1913 land act: Change is written into the Constitution by Sipho M Pityana (Mail & Guardian), 14 June 2013
The centenary of the Land Act of 1913 is an opportunity to reflect on its role in constructing a society based on inequality and dispossession.
This occasion arises 17 years after the enactment of the South African Constitution, the guiding law in our approach to land policies and redistribution.
Section 25 of the Bill of Rights seeks a balance between competing interests. As far back as 1988, Judge John Didcott warned that "a bill of rights cannot afford … to protect private property with such zeal that it entrenches privilege … Should a bill of rights … make the urgent task of social or economic reform … difficult … we shall have … a crisis … endangering the bill of rights as a whole and the survival of the constitutional government itself".
In general discourse, section 25 has been read to prescribe the willing-buyer, willing-seller model and, therefore, as prohibiting land redress. It is important to emphasise that the phrase "willing buyer, willing seller" is not in the Constitution. Section 25 protects rights; it does not limit land redistribution. Instead, it explicitly empowers the state to expropriate property.
If this is the case, why has the pace of land reform been so frustratingly slow? The land-reform programme has three components: land restitution, land redistribution to redress ownership imbalances, and the tenure-reform system to provide security of tenure to those disadvantaged by discriminatory laws and practices.
All three components are severely limited by policy choices rather than by constitutional constraints.
The first challenge arises from what appears to be an inability to use the powers of the Constitution effectively and to translate them into public policy to drive substantive land reform. In all three areas, the tendency has been to develop policies and programmes that benefit powerful players, including traditional leaders, established farmers (especially white farmers) and corporate interests. Overemphasis on these interest groups has meant land reform without effective benefits for dispossessed individuals and groups.
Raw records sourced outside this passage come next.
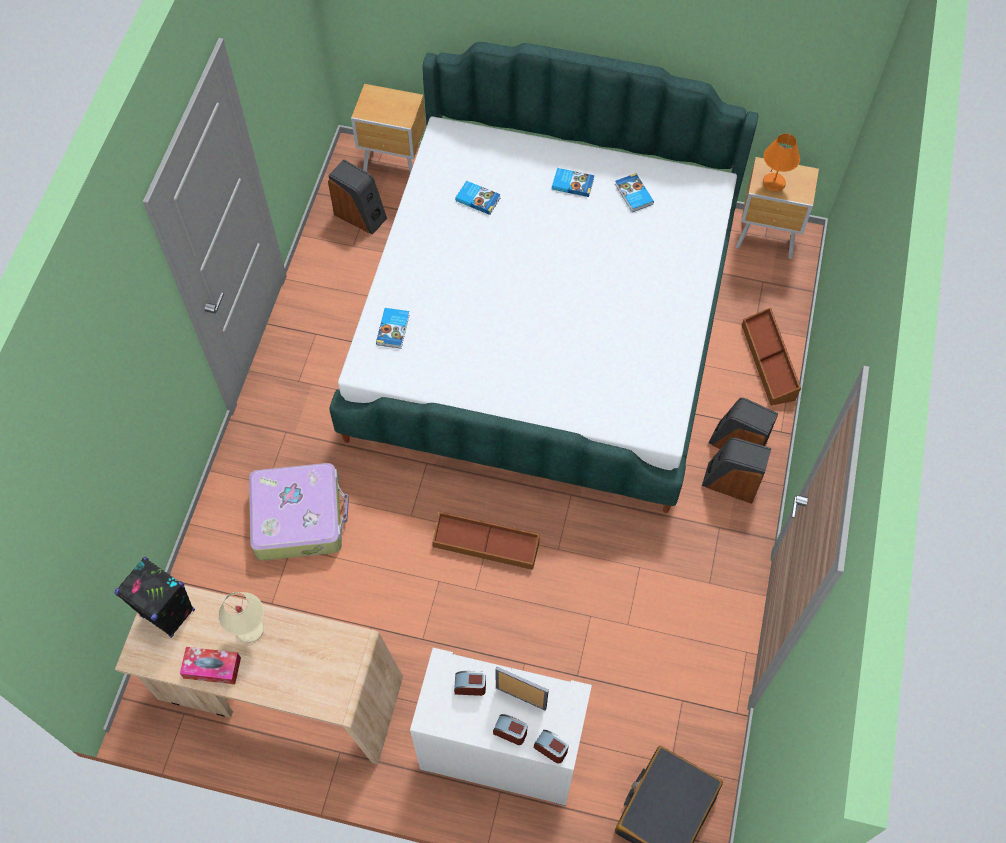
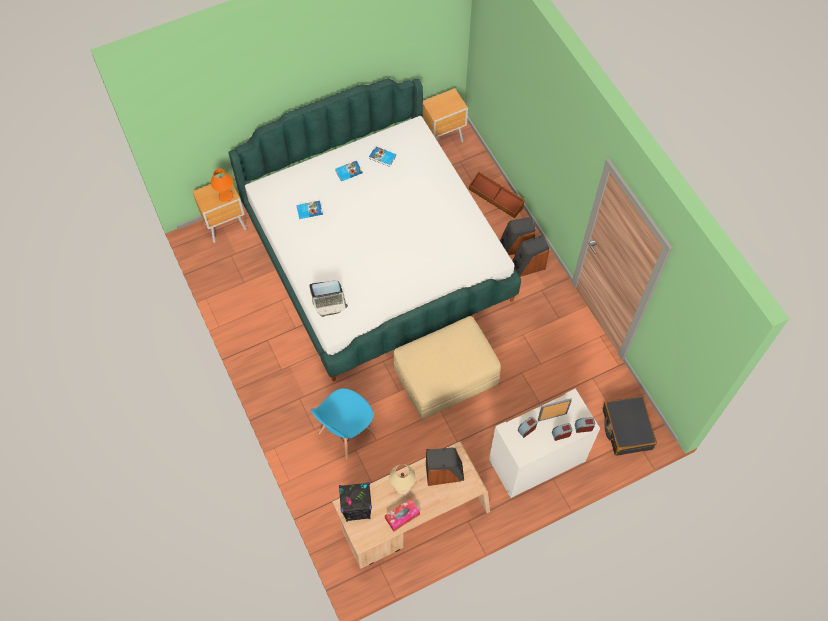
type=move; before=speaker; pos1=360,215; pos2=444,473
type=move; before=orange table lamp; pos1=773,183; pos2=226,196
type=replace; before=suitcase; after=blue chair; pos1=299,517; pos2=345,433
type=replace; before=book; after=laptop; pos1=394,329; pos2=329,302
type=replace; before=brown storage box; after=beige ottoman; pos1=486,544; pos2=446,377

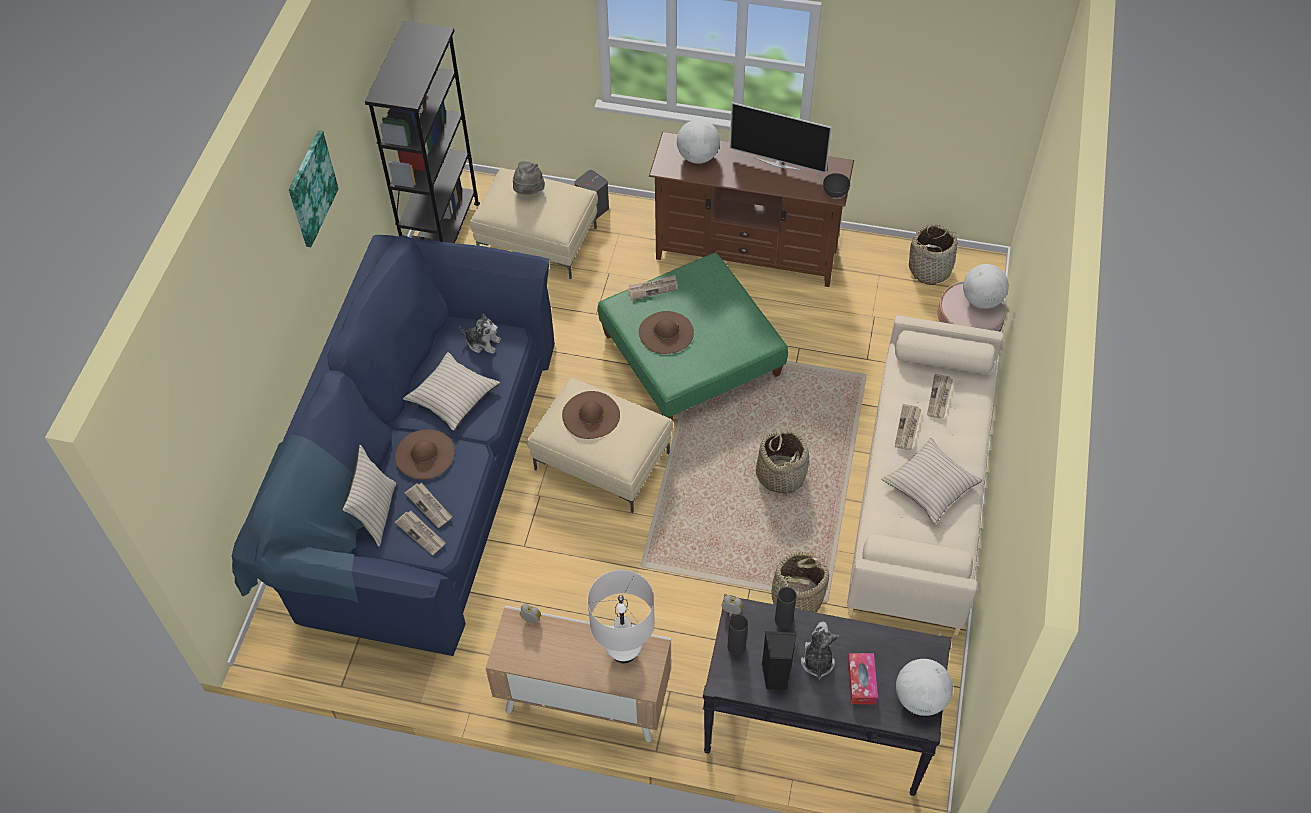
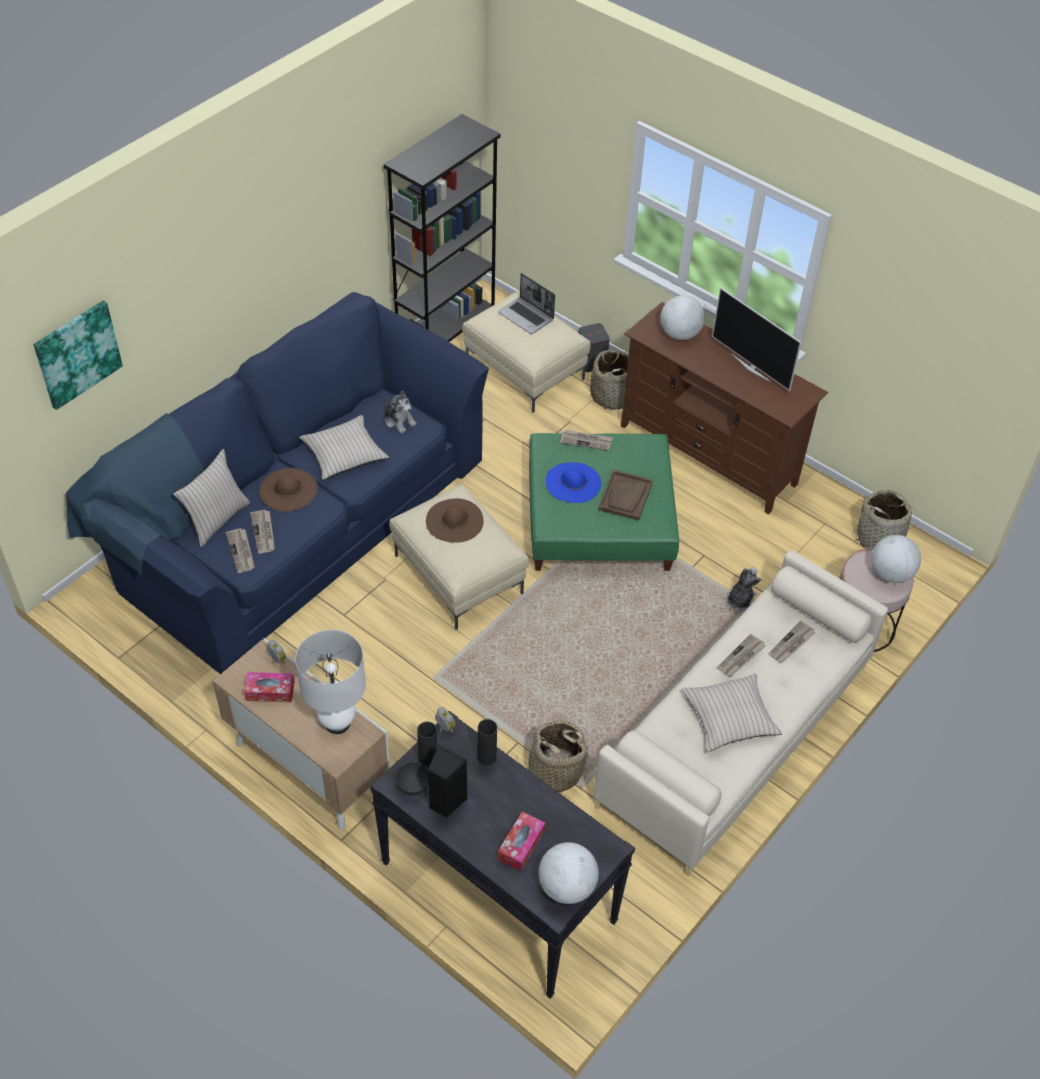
type=insert; after=tissue box; pos2=270,691
type=insert; after=brown tray; pos2=625,496
type=move; before=picture; pos1=311,188; pos2=77,354
type=move; before=basket; pos1=780,474; pos2=611,395
type=move; before=plush toy; pos1=817,660; pos2=740,600
type=move; before=grey bowl; pos1=835,193; pos2=413,786
type=replace; before=grey hat; after=laptop; pos1=528,191; pos2=527,316
type=recolor; before=brown hat; after=blue hat; pos1=666,332; pos2=573,482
As seen in legislation such as the Communal Land Rights Act, struck down on procedural grounds, the complex tenure system that affects the majority of rural South Africans has not been fully grasped in law or in the state's policymaking processes. This Act reinforced the overextension of chiefly powers to the extent that traditional leaders would determine the very basis on which people live in areas under their control. The department of land reform has yet to come up with a new legislative proposal to address the lacuna created by the withdrawal of this Act.
Thus the centenary of the Land Act comes at a time when the majority of rural South Africans are forced to contemplate a life without security of tenure or citizenship as guaranteed in the Constitution. The bias towards traditional leaders has resulted in a failure to provide the right to freehold titles for people living in those communities.
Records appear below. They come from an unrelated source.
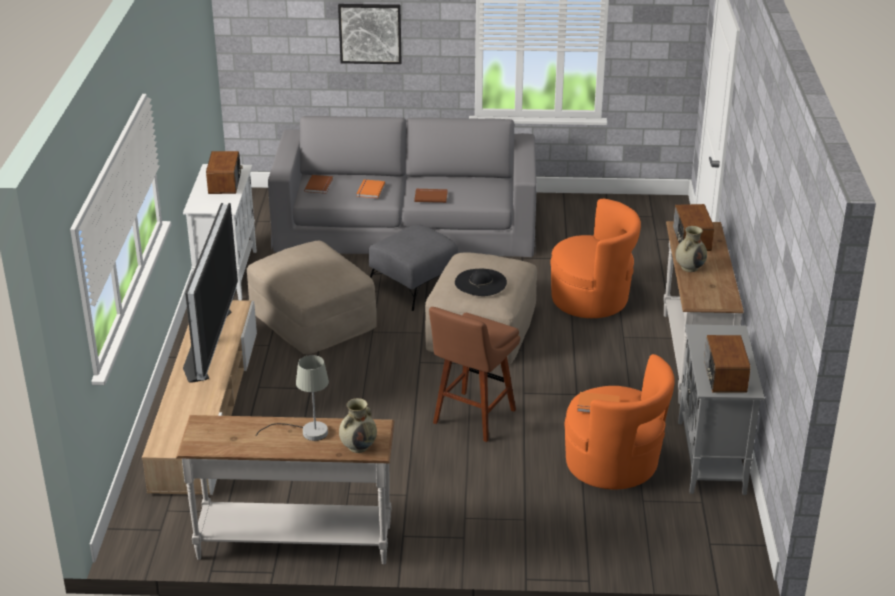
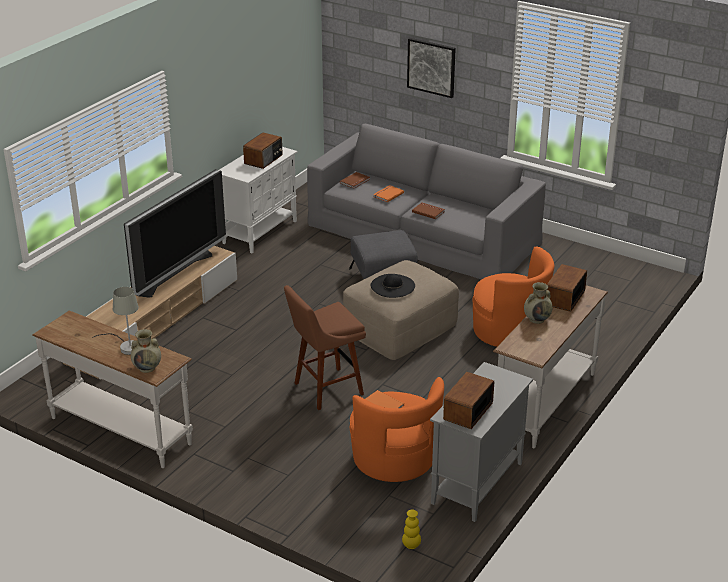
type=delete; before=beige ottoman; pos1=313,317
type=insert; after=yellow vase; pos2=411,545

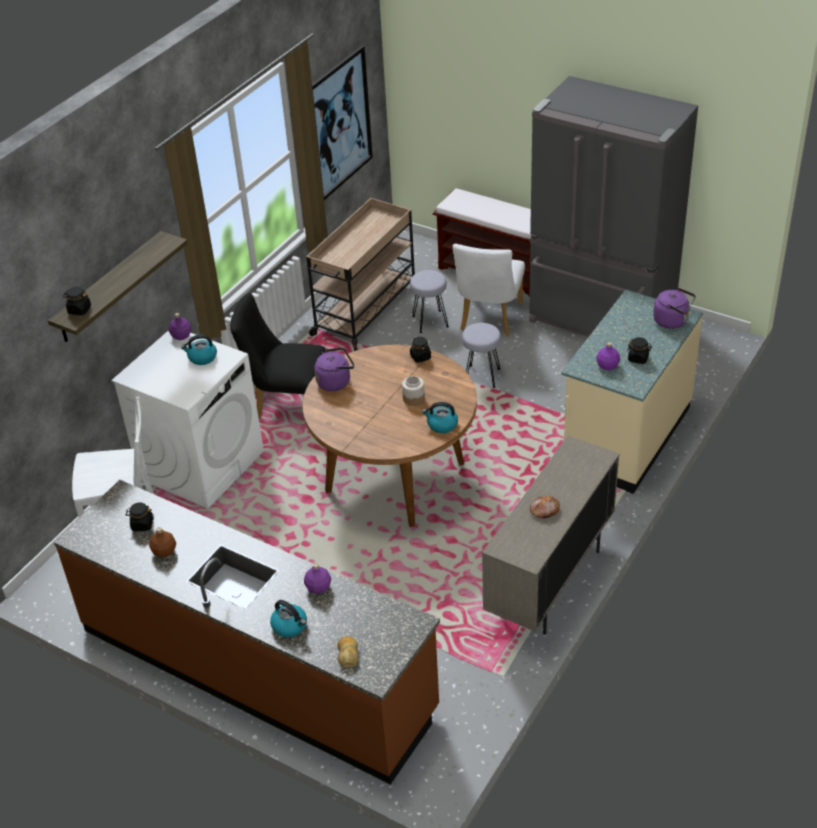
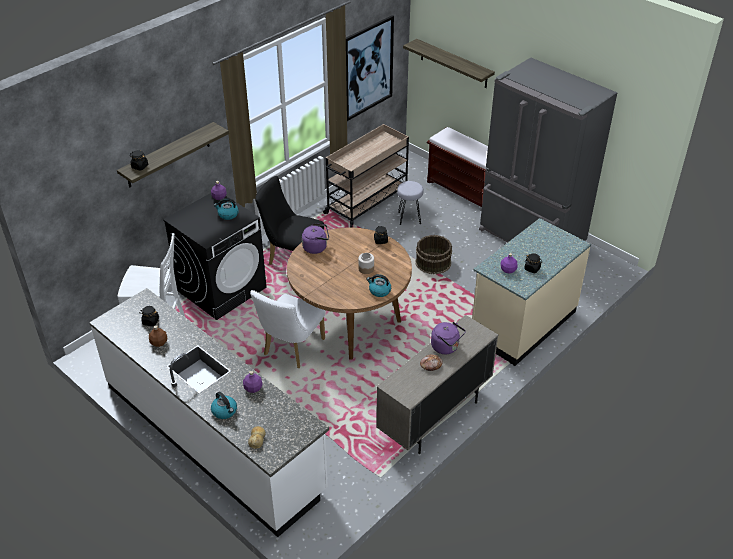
type=insert; after=shelf; pos2=453,64
type=move; before=white chair; pos1=489,320; pos2=291,349
type=move; before=purple kettle; pos1=672,321; pos2=446,347
type=replace; before=grey stool; after=brown bucket; pos1=481,376; pos2=433,262
type=recolor; before=brown counter; after=white counter; pos1=257,668; pos2=213,436
type=recolor; before=white washing machine; after=black washing machine; pos1=202,464; pos2=222,289

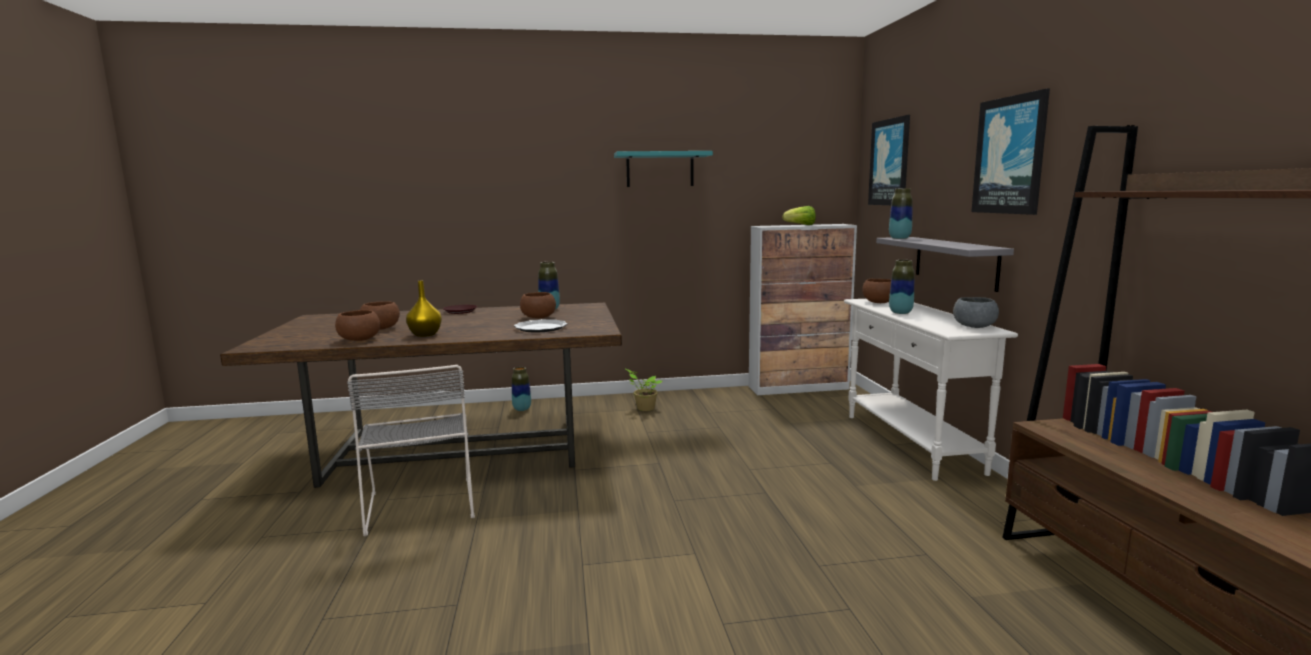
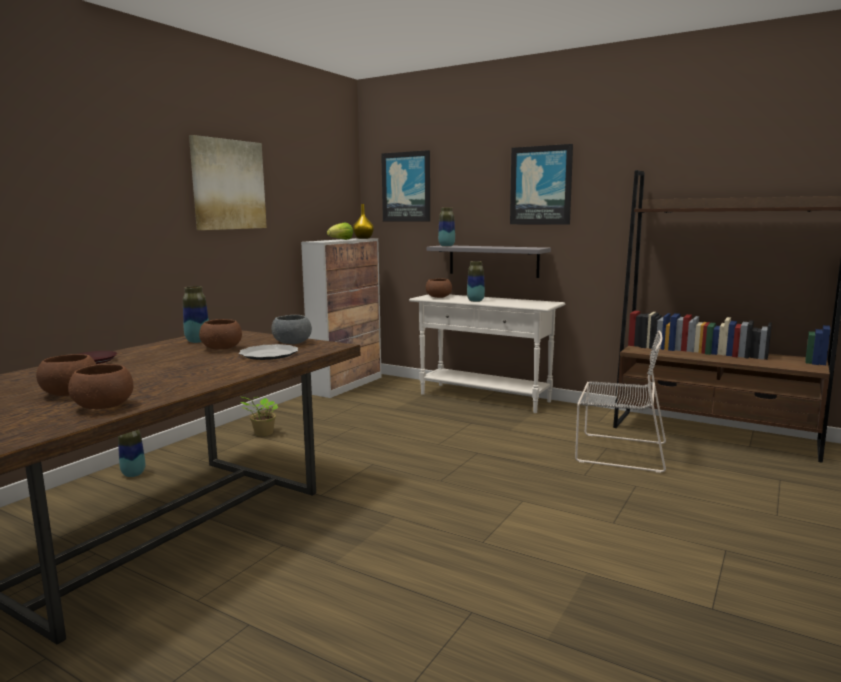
type=move; before=grey chair; pos1=421,502; pos2=617,451
type=move; before=yellow vase; pos1=426,334; pos2=363,238
type=move; before=grey bowl; pos1=974,327; pos2=292,343
type=replace; before=turquoise shelf; after=picture; pos1=660,169; pos2=228,184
The problem here is not the principle of recognition of traditional leadership but what it should mean. Customary law seems to be interpreted as meaning there can be no customary law or community without traditional leadership. How close is this reading to the reality and experience of those who may choose to live according to custom?
Regarding white farmers and capital, it is reasonable to conclude that part of the reluctance of the government to use the best and maximum interpretation of section 25 has to do with these established interests, coupled with the fact that land is not only about agriculture but also mineral resources, which are at the centre of our economy.
What is the contribution of established farmers and mining conglomerates to redressing the legacy of the Land Act? What role do these key sectors play in entrenching aspects of the legacy of the Land Act in different guises? These are not unreasonable questions. The Constitution provides the framework and the power to redress the legacy of 1913.
In the view of the Council for the Advancement of the South African Constitution, the failure to use the Constitution to create a just and free society not only entrenches the inequalities of the past but also produces new forms of dispossession.